Kristen Esterberg poses this series of questions in her 2011 study “Shaking up social categories is hard to do” surrounding bisexual romance:
“If we define bisexuality as simply behavior—sexual desire or activity with both men and women—then we miss something important. Is a lesbian who occasionally sleeps with men ‘really’ bisexual even if she continues to think of herself as a lesbian? Is a married man who occasionally fucks men really bisexual, even if he thinks of himself as straight? What about a gay man and a lesbian who have sex with each other on occasion? Is theirs simply queer sex? Bisexual sex? Straight sex?”
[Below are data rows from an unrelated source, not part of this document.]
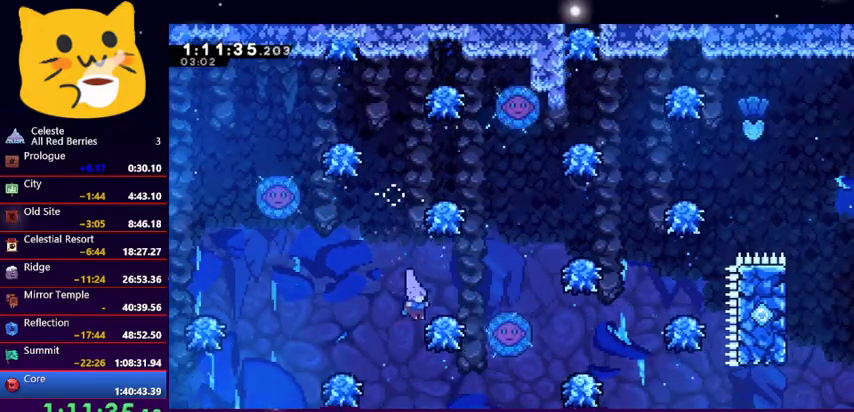
{"keys": ["jump1"], "events": [[233, "left", "down"], [433, "jump1", "down"], [433, "left", "up"]]}
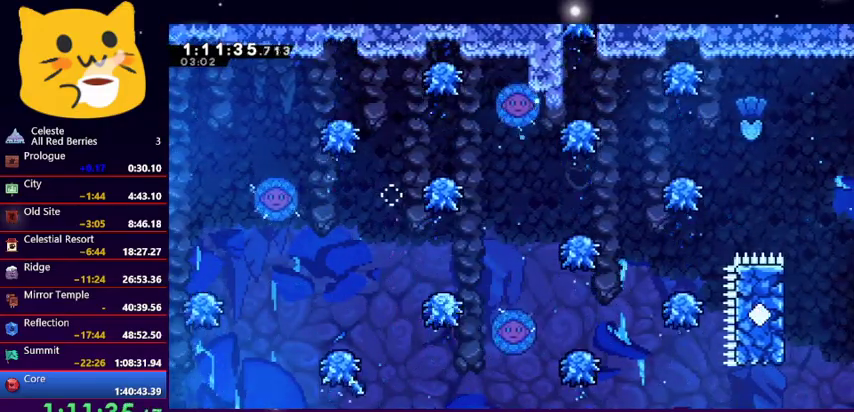
{"keys": ["jump1"], "events": [[33, "jump1", "up"], [67, "jump1", "down"], [233, "jump1", "up"], [267, "jump1", "down"], [400, "jump1", "up"], [433, "jump1", "down"]]}
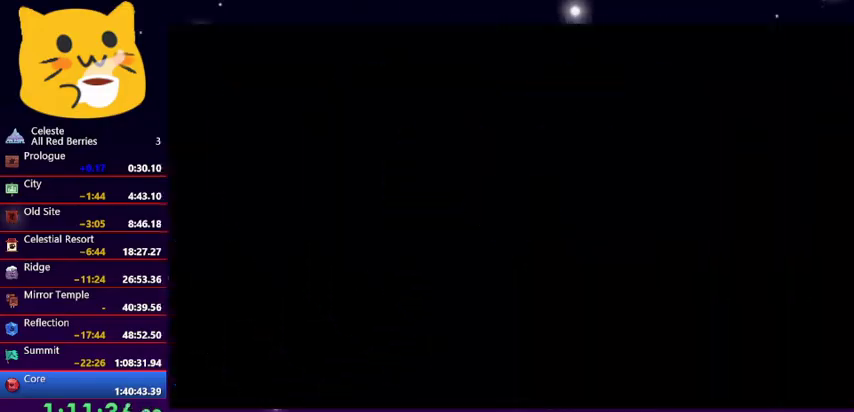
{"keys": ["right"], "events": [[33, "jump1", "up"], [100, "right", "down"], [133, "down", "down"], [333, "down", "up"]]}
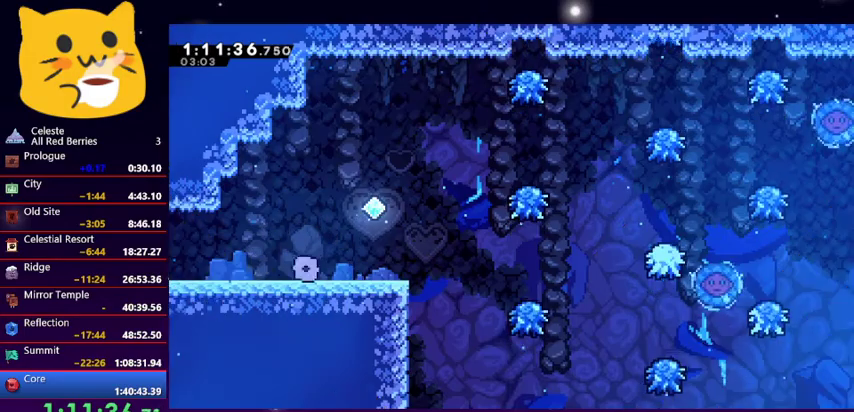
{"keys": ["right"], "events": []}
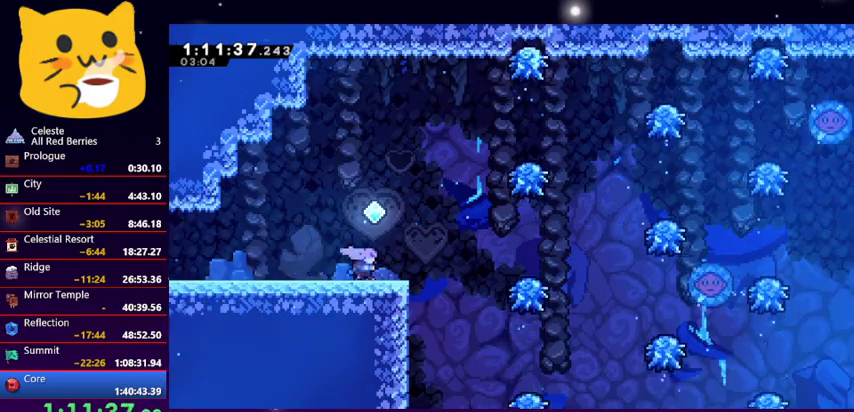
{"keys": ["jump1", "right"], "events": [[267, "jump1", "down"]]}
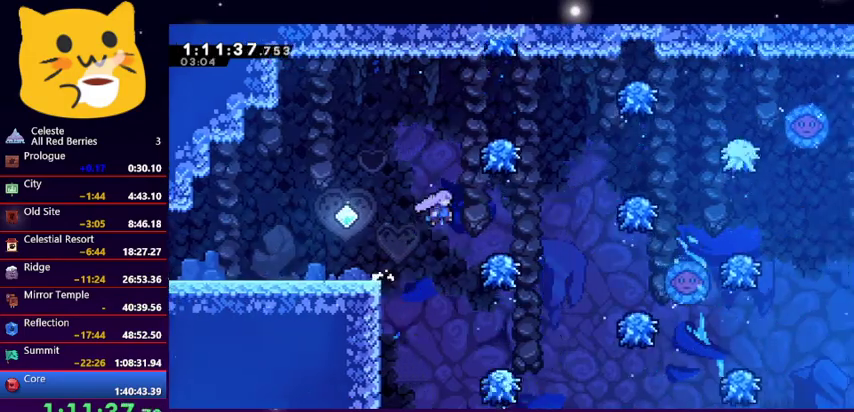
{"keys": ["jump1", "right"], "events": [[133, "jump1", "up"], [267, "jump1", "down"]]}
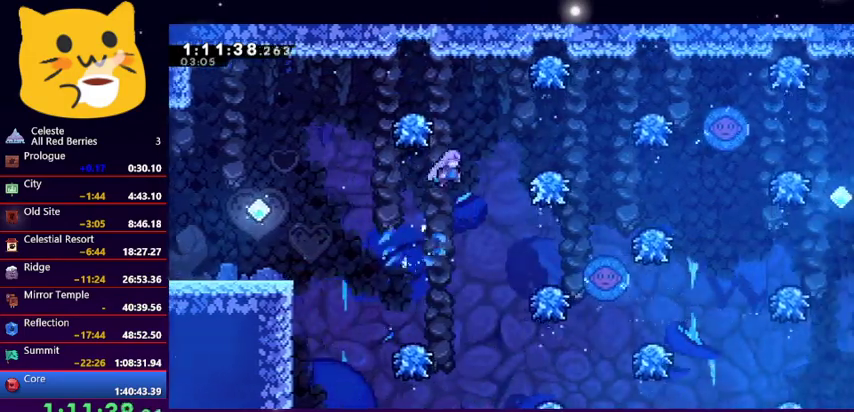
{"keys": ["right"], "events": [[100, "jump1", "up"]]}
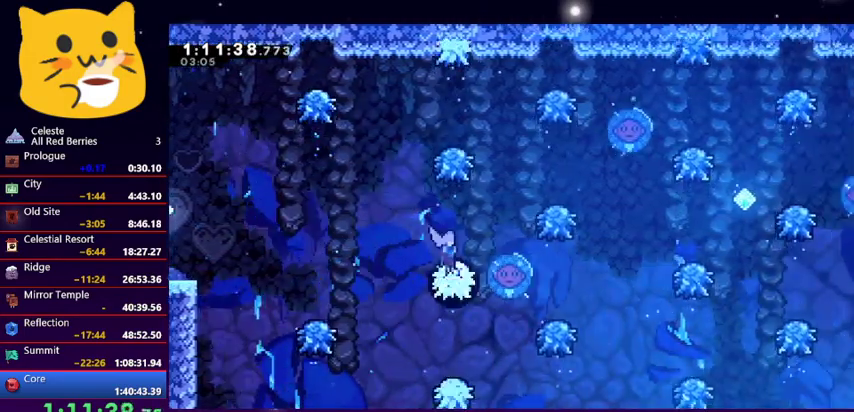
{"keys": ["right"], "events": [[33, "jump1", "down"], [367, "jump1", "up"], [367, "right", "up"], [500, "right", "down"]]}
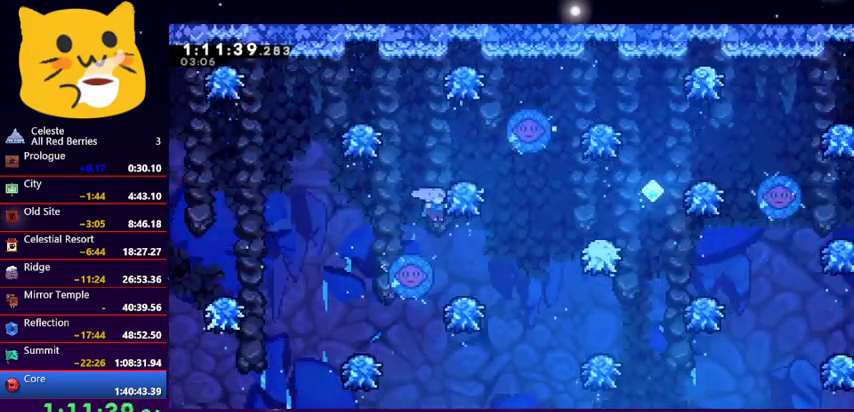
{"keys": ["right"], "events": [[233, "jump1", "down"], [500, "jump1", "up"]]}
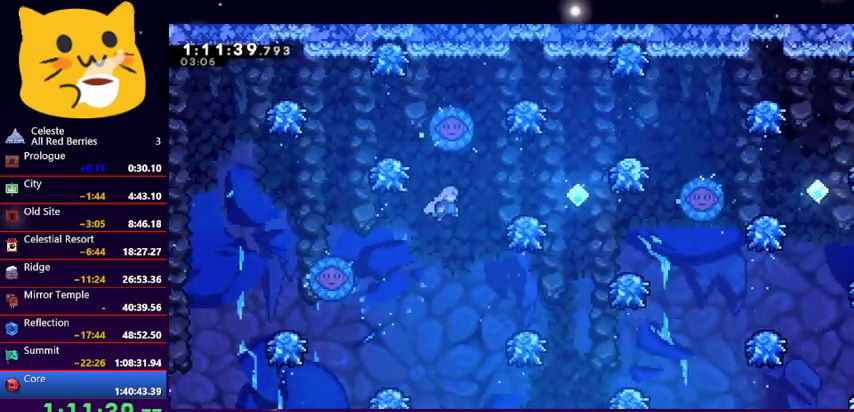
{"keys": ["jump1", "right"], "events": [[467, "jump1", "down"]]}
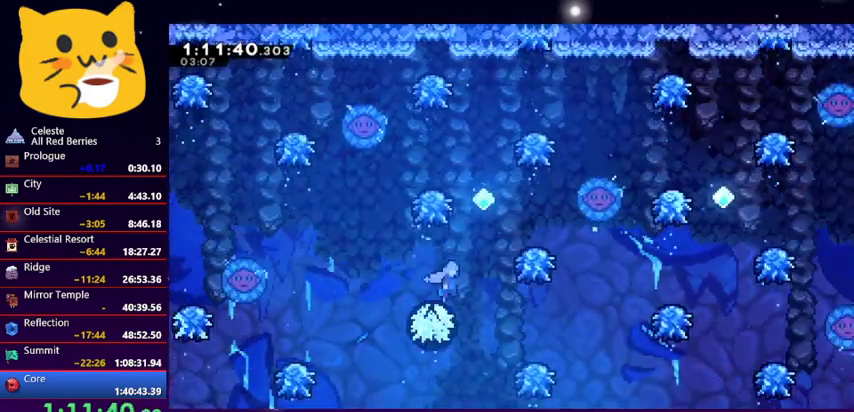
{"keys": ["jump1", "left"], "events": [[300, "jump1", "up"], [400, "jump1", "down"], [400, "left", "down"], [400, "right", "up"]]}
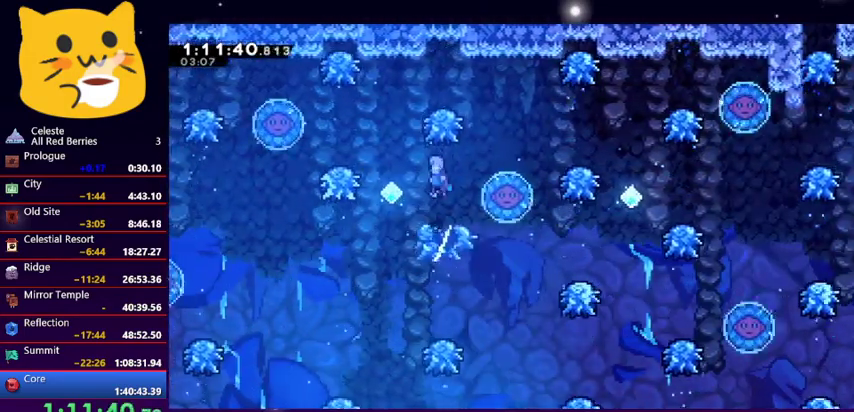
{"keys": [], "events": [[33, "jump1", "up"], [133, "left", "up"]]}
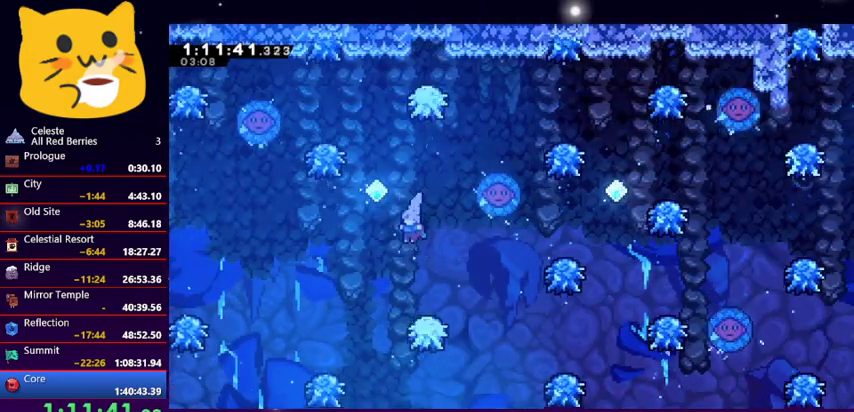
{"keys": ["right"], "events": [[67, "right", "down"], [233, "jump1", "down"], [467, "jump1", "up"]]}
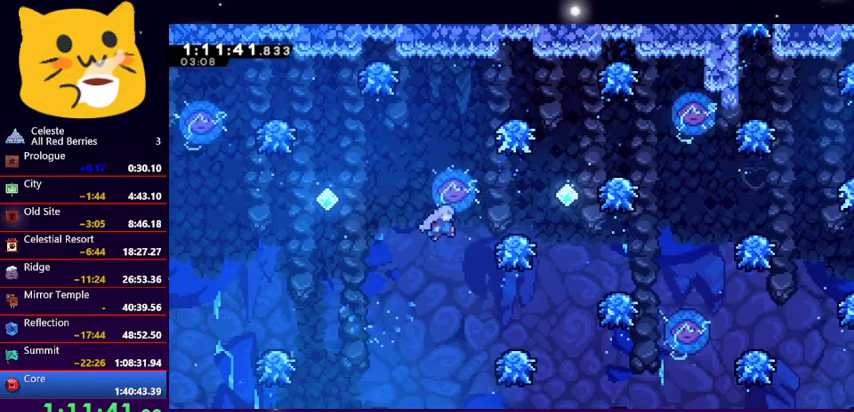
{"keys": ["right"], "events": [[400, "jump1", "down"], [500, "jump1", "up"]]}
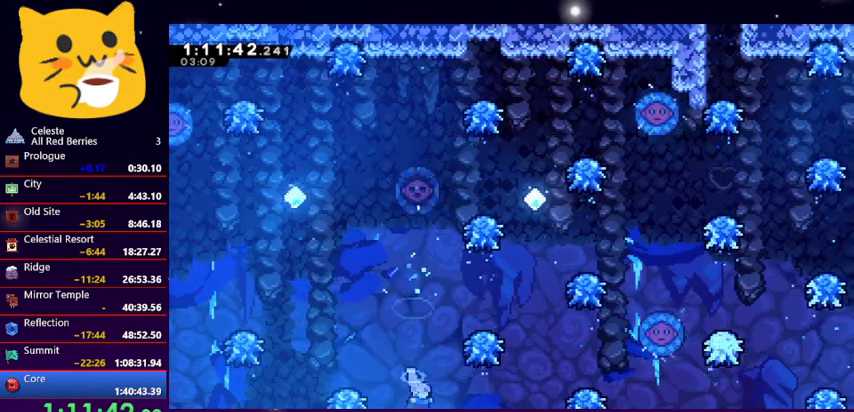
{"keys": ["dash", "jump1", "right"], "events": [[167, "jump1", "down"], [267, "jump1", "up"], [367, "jump1", "down"], [400, "jump1", "up"], [467, "dash", "down"], [500, "jump1", "down"]]}
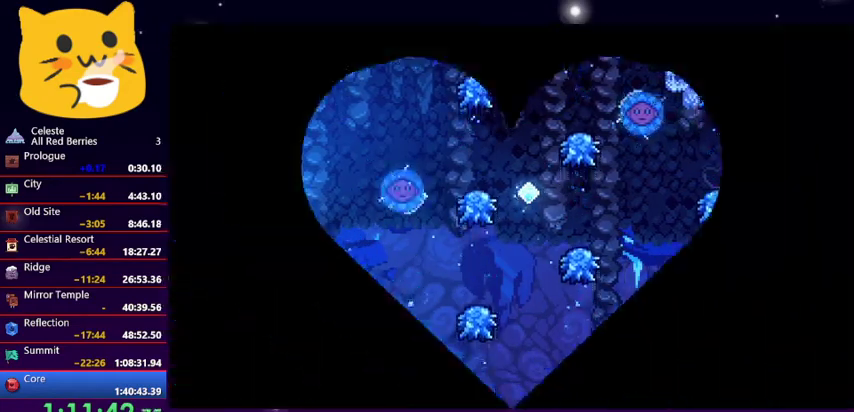
{"keys": ["right"], "events": [[67, "dash", "up"], [100, "jump1", "up"], [133, "jump1", "down"], [233, "jump1", "up"], [233, "right", "up"], [333, "right", "down"]]}
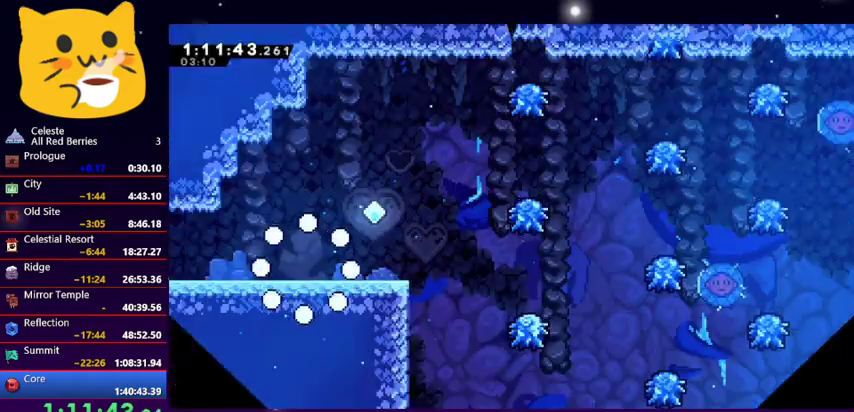
{"keys": ["right"], "events": []}
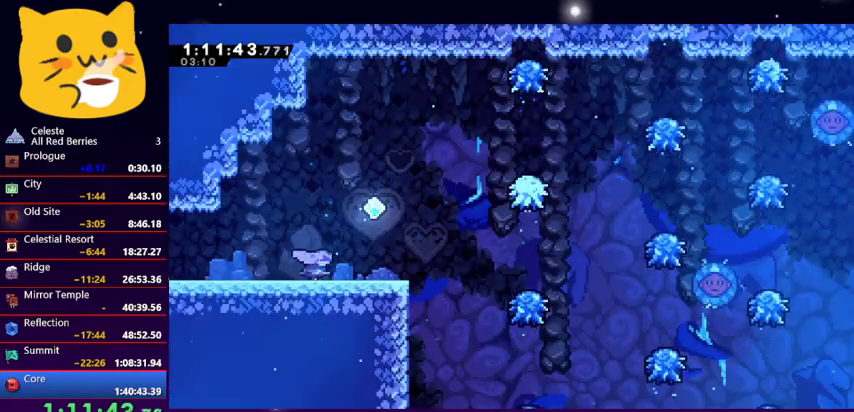
{"keys": ["jump1", "right"], "events": [[433, "jump1", "down"]]}
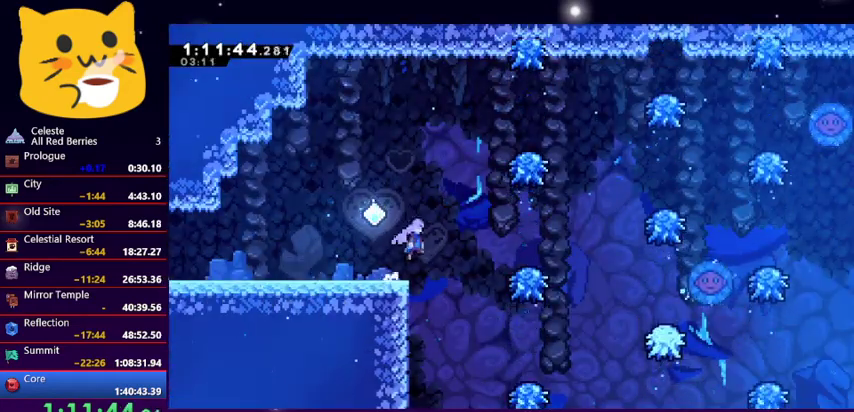
{"keys": ["jump1", "right"], "events": [[367, "jump1", "up"], [500, "jump1", "down"]]}
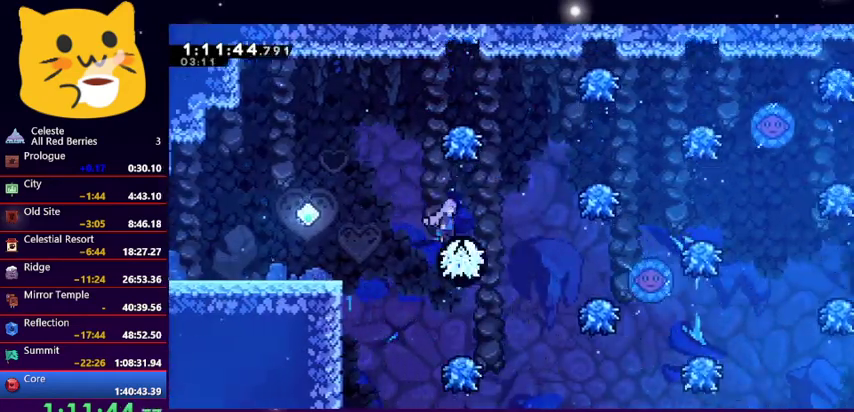
{"keys": ["right"], "events": [[267, "jump1", "up"]]}
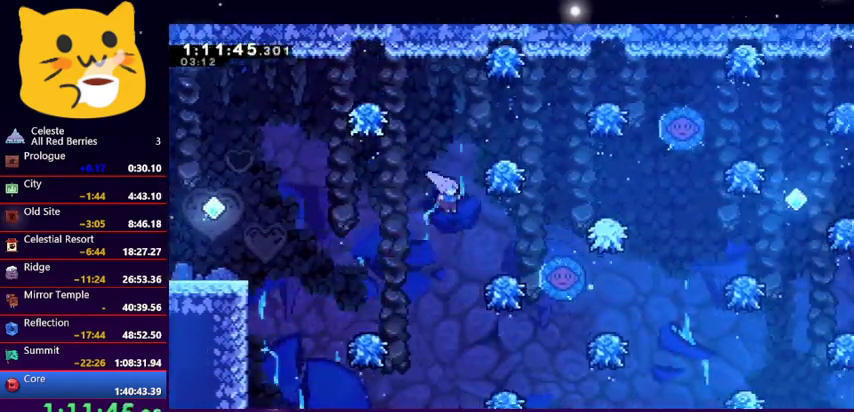
{"keys": ["jump1", "right"], "events": [[200, "jump1", "down"]]}
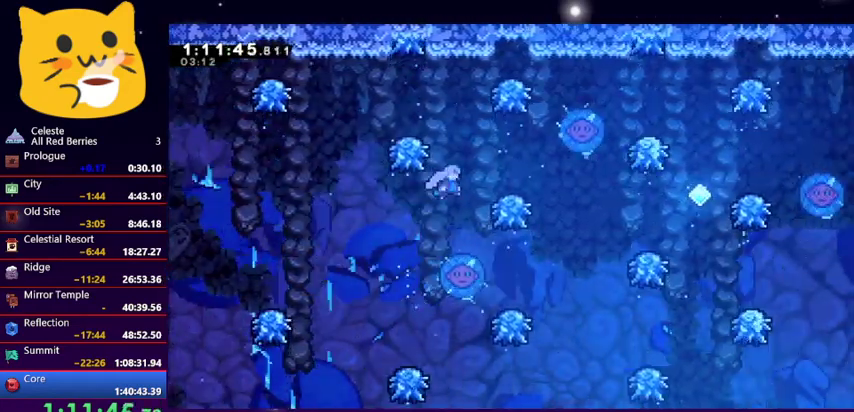
{"keys": ["jump1", "right"], "events": [[67, "jump1", "up"], [133, "right", "up"], [300, "right", "down"], [500, "jump1", "down"]]}
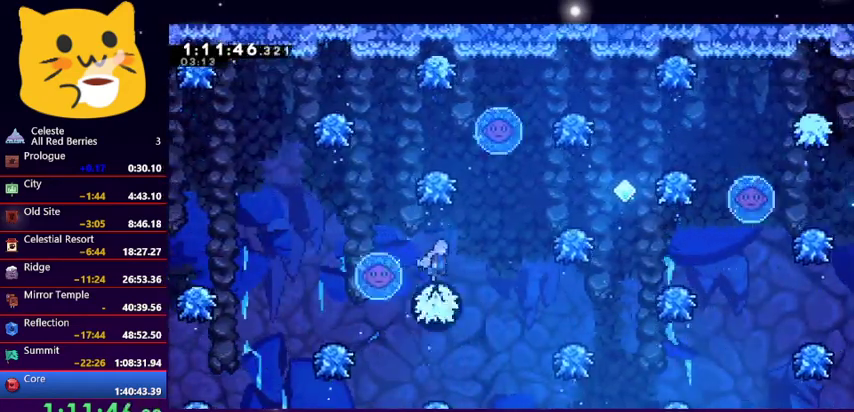
{"keys": ["right"], "events": [[433, "jump1", "up"]]}
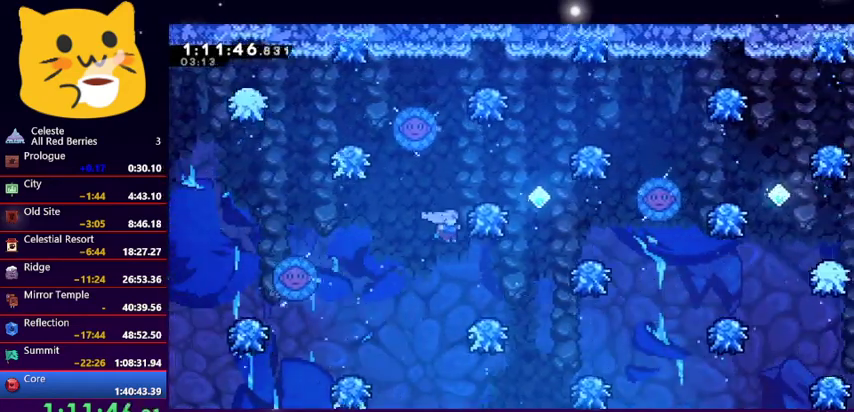
{"keys": ["jump1", "right"], "events": [[233, "jump1", "down"]]}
It seems the possibilities surrounding sexual desire or #identity are endless these days, but our culture has a hard time viewing sexuality as simply a behavior, rather than a biological desire. Some (both hetero and homo) believe that bisexuality and other gender non-conforming sexual behaviors or identities threaten the very fabric of the gay and lesbian movement, because it advocates sexual desire as a choice. Ever heard someone say it’s just the road to gay town? Others believe that it’s bringing our culture closer to free gender expression and away from a set of societal ideals that only limit our sexual desires and needs as human beings. And then there are those who think that we’re all, to some degree, bisexual in nature.
What do YOU think? Is our binary viewpoint distracting or promoting a non-conforming sexual identity? Do you even think our culture is as binary as experts suggest? And regardless of your sexual identity or practices, what’s your take on Esterberg’s questions?
Go for it in the comments section!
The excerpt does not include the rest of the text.